Records excerpted from a collection
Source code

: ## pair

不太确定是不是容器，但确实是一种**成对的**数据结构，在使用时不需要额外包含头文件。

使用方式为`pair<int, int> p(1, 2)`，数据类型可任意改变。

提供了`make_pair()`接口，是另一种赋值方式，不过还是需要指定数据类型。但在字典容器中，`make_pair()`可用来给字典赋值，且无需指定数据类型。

* * *

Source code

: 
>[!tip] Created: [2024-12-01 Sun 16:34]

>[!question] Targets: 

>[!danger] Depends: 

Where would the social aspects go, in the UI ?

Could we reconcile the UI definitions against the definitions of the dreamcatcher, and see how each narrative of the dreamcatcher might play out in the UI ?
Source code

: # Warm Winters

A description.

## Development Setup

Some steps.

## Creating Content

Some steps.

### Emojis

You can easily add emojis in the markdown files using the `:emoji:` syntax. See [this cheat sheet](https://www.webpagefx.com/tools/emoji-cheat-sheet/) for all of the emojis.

■ REQUIRED ACTION:
Return, with no change at all, every line in the entries above from the line containing "Where would the" through the line containing "You can easily".

■ REPLY:
Where would the social aspects go, in the UI ?

Could we reconcile the UI definitions against the definitions of the dreamcatcher, and see how each narrative of the dreamcatcher might play out in the UI ?
Source code

: # Warm Winters

A description.

## Development Setup

Some steps.

## Creating Content

Some steps.

### Emojis

You can easily add emojis in the markdown files using the `:emoji:` syntax. See [this cheat sheet](https://www.webpagefx.com/tools/emoji-cheat-sheet/) for all of the emojis.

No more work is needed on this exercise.